# WORK ORDER 1
From the thread on loops, answer:
(a) On what date did Natalie post her question?
(b) According to Image Analyst, at how many iterations does a noticeable difference start to show?
(c) In Doug Hull's view, what is likely slowing down the second code?

# PAGE EXTRACT
+---+
Why are loops the devil?

12 views (last 30 days)
Natalie
Natalie on 1 Nov 2013
Commented: Natalie on 4 Nov 2013
I know everybody talks about how you should avoid nested loops because they are slow but I still find it hard to avoid them. I know there are some situations where they just can't be avoided but I think it is mostly down to my lack of imagination. In some cases I avoid one loop by using find, e.g.
for n = 1:size(Data,1)
index = find(ismember(UniqueTitles.mass,Titles(n+1,Columns.mass)));
Cell=num2str(UniqueTitles.mass{index,1})) = Data(n,Columns.mass);
end
but then there are other places where I have three or four nested loops. For example...
for m=1:M
for i=1:N
for p=1:P
Temp{m,i}.(num2str(Index{p,1}))=0;
end
end
end
Does anyone have some general suggestions for avoiding nested loops?
Thanks in advance.

Answers (4)

Image Analyst
Image Analyst on 1 Nov 2013
They aren't inherently bad, and in some cases can be faster than vectorized code. Generally for loops of a few tens of thousands of iterations or less, you won't notice any slowness. Once you start getting up into hundreds of thousands or millions of iterations, you can see a noticeable difference. Looking at your code I doubt you'd notice any difference unless you actually timed it and looked at the elapsed time numbers.

Doug Hull
Doug Hull on 1 Nov 2013
In looking at your first code, I expect it is the FIND that is slowing down the code. In the second it is likely the num2str that is slowing it down.
+---+
# GIVEN RECORDS
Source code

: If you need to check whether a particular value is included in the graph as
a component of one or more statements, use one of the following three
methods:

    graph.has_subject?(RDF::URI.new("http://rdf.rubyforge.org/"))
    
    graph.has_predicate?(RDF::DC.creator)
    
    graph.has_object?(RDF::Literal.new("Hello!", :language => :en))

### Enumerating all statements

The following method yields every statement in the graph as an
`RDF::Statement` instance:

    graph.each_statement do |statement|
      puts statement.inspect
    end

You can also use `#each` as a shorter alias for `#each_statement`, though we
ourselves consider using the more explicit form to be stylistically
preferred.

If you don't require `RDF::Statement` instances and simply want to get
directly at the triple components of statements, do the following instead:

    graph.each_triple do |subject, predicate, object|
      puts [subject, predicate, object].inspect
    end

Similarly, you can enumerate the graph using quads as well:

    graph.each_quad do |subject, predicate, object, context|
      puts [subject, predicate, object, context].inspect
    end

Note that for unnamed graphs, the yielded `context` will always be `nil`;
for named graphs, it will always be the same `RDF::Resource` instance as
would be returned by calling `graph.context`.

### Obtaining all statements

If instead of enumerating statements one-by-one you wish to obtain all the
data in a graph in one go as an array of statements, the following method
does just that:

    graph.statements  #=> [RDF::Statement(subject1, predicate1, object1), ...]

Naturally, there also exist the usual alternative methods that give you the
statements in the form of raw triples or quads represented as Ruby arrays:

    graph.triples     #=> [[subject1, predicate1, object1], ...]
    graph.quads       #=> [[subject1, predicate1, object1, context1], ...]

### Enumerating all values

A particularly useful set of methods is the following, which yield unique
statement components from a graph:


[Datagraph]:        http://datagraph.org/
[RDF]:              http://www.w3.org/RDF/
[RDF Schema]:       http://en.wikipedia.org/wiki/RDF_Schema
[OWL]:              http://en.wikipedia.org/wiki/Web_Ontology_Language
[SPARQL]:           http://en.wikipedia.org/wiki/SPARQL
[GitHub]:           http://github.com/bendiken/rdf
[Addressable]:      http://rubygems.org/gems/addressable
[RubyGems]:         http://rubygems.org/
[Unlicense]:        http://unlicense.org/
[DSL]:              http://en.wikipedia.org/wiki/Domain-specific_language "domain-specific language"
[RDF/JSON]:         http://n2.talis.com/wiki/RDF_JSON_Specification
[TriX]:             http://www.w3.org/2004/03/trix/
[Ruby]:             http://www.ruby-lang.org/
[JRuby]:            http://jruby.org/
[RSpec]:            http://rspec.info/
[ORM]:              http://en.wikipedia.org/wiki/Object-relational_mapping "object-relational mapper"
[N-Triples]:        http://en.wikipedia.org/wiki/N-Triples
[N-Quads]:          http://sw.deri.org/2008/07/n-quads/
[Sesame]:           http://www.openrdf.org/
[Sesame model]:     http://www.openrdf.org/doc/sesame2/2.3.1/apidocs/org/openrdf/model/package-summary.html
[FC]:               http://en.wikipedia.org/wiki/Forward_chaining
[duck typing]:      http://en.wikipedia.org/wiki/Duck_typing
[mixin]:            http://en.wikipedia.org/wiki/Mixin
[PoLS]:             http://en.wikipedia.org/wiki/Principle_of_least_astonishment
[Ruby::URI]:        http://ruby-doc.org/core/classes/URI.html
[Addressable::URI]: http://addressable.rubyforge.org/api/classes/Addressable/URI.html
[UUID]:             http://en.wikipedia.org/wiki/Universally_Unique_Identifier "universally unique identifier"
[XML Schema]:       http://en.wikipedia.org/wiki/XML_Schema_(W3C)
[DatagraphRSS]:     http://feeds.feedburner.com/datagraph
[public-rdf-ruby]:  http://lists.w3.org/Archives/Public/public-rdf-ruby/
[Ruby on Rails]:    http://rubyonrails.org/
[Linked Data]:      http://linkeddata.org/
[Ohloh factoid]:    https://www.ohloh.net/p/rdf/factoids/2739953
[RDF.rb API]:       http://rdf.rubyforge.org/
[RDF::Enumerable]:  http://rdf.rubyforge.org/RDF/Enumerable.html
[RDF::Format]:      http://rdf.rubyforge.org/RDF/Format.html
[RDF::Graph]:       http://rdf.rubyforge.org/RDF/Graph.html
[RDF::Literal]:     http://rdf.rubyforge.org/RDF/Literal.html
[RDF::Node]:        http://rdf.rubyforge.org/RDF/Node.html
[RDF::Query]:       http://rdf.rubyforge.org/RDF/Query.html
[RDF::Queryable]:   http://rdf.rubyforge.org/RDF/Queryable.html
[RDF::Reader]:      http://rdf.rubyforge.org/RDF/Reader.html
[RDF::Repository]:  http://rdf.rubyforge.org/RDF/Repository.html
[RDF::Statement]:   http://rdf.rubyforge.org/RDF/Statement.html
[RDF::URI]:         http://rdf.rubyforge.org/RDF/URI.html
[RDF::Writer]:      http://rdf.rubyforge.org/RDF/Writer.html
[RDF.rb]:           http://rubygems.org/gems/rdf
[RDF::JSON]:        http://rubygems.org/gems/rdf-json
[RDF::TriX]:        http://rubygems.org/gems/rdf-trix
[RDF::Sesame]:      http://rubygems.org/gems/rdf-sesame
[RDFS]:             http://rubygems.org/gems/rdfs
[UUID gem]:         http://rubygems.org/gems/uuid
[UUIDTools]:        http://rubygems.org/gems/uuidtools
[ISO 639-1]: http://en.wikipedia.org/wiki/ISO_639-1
+---+
# WORK ORDER 2
Reproduce lines from the entries. Begin at the line that contains "graph.each_statement do |statement|", and stop after the line that contains "### Obtaining all statements".

# REPLY 1
(a) 1 Nov 2013.
(b) Hundreds of thousands or millions of iterations.
(c) The num2str.

# REPLY 2
    graph.each_statement do |statement|
      puts statement.inspect
    end

You can also use `#each` as a shorter alias for `#each_statement`, though we
ourselves consider using the more explicit form to be stylistically
preferred.

If you don't require `RDF::Statement` instances and simply want to get
directly at the triple components of statements, do the following instead:

    graph.each_triple do |subject, predicate, object|
      puts [subject, predicate, object].inspect
    end

Similarly, you can enumerate the graph using quads as well:

    graph.each_quad do |subject, predicate, object, context|
      puts [subject, predicate, object, context].inspect
    end

Note that for unnamed graphs, the yielded `context` will always be `nil`;
for named graphs, it will always be the same `RDF::Resource` instance as
would be returned by calling `graph.context`.

### Obtaining all statements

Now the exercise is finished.